"wc -c" and "wc -m" command in linux

I have a text file, its content is:

i k k

When I use wc -m to count character numbers on this file, the result is 7.

Question 1: But why did I get 7, shouldn't I get "6" supposing that it counts the "end-of-line" character?

Question 2: How exactly does wc -m work?

Question 3: When I use wc -c (to count byte numbers), I have the same result as wc -m, so what is the point of having two different options? They do exactly the same job, don't they? If not, what's the difference and how wc -c works?

Solution 1:

You should indeed have only 6 characters there. Try running

cat -A filename

To see the non-printing characters of your file. You must have something extra. If I make a file just like yours, I see

i k k$

Did you put a space? That would make 7: i k k $ or maybe it has a newline:

i k k$
$

which is also 7

As you say

wc -m

counts characters and

wc -c

counts bytes. If all your characters are part of the ASCII character set, then there will be only 1 byte per character so you will get the same count from both commands.

Try on a file with non ASCII chars:

$ echo ك > testfile
$ wc -m testfile
2 testfile
$ wc -c testfile
3 testfile

Aha! More bytes than characters now.

Solution 2:

$ locale charmap
UTF-8

In my current environment, the character set is UTF-8, that is, characters are encoded with 1 to 4 bytes per character (though because the original definition of UTF-8 allowed character code points up to 0x7fffffff, most tools would recognise UTF-8 byte sequences of up to 6 bytes).

______________________________

PROBLEMS TO WORK ON —
(1) From the wc thread, print the passage starting at "which is also" and ending at "from both commands.".
(2) Answer these questions using the wc thread:
(a) What number did wc -m report for the original file?
(b) Which command does Solution 1 recommend for viewing the file's non-printing characters?
(c) What does locale charmap output in the Solution 2 environment?
(3) According to the wc thread, why do wc -m and wc -c produce the same count on the original file? Answer in one to three sentences.

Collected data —
______________________________

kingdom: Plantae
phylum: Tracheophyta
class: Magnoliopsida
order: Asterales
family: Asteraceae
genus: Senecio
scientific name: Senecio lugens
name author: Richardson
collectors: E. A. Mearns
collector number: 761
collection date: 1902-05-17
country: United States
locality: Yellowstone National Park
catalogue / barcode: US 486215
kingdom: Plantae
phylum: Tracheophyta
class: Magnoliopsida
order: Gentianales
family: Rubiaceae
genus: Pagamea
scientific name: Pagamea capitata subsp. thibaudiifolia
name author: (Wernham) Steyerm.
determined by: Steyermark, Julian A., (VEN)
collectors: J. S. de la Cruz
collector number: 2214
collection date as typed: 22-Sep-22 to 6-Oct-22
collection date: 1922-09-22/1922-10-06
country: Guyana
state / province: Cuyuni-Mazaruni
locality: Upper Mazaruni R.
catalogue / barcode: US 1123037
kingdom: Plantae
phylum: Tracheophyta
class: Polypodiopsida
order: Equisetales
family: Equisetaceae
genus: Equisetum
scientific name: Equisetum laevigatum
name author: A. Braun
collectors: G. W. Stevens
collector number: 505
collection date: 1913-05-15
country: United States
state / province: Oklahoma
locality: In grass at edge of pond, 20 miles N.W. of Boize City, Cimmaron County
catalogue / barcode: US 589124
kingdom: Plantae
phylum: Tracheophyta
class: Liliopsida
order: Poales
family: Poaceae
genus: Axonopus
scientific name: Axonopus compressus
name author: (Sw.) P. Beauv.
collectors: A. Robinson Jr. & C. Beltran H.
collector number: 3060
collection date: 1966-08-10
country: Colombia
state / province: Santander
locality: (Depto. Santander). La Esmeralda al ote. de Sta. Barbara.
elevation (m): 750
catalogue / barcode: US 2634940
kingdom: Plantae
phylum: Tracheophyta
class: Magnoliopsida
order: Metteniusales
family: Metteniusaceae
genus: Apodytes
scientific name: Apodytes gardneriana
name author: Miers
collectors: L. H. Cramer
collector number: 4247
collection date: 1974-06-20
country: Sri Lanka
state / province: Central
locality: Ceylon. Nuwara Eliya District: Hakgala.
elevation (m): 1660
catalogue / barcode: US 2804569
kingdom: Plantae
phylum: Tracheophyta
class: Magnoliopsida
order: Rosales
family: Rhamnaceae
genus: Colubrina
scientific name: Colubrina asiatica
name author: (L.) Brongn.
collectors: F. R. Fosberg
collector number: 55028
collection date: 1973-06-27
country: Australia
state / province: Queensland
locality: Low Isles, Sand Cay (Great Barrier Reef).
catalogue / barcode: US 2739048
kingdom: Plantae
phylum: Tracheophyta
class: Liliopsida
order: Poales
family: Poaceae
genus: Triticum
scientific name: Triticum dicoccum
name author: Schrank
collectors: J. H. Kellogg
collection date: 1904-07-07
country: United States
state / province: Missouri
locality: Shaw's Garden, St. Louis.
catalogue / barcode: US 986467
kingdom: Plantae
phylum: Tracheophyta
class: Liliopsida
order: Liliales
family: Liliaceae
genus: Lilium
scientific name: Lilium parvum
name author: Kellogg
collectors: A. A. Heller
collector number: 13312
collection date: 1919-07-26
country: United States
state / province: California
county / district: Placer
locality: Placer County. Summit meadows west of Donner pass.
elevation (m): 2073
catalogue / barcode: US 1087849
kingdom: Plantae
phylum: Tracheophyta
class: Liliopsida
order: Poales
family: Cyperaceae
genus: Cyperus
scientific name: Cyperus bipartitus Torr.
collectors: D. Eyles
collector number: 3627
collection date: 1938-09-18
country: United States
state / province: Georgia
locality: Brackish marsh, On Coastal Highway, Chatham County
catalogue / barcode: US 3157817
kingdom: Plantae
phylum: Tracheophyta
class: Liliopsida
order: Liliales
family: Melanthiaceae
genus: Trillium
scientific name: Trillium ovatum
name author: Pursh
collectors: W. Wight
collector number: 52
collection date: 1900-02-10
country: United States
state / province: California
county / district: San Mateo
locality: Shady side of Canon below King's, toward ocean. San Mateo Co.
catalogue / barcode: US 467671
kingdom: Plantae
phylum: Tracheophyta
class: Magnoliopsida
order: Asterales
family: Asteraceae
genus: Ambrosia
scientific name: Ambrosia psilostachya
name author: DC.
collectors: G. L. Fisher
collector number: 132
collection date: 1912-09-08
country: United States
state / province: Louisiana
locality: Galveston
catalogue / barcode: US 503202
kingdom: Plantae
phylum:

______________________________

COMPLETE ANSWERS —
(1)
which is also 7

As you say

wc -m

counts characters and

wc -c

counts bytes. If all your characters are part of the ASCII character set, then there will be only 1 byte per character so you will get the same count from both commands.

(2)
(a) 7
(b) cat -A filename
(c) UTF-8

(3) wc -m counts characters and wc -c counts bytes. Every character in the file belongs to the ASCII character set, so each one takes exactly 1 byte. The two counts therefore match.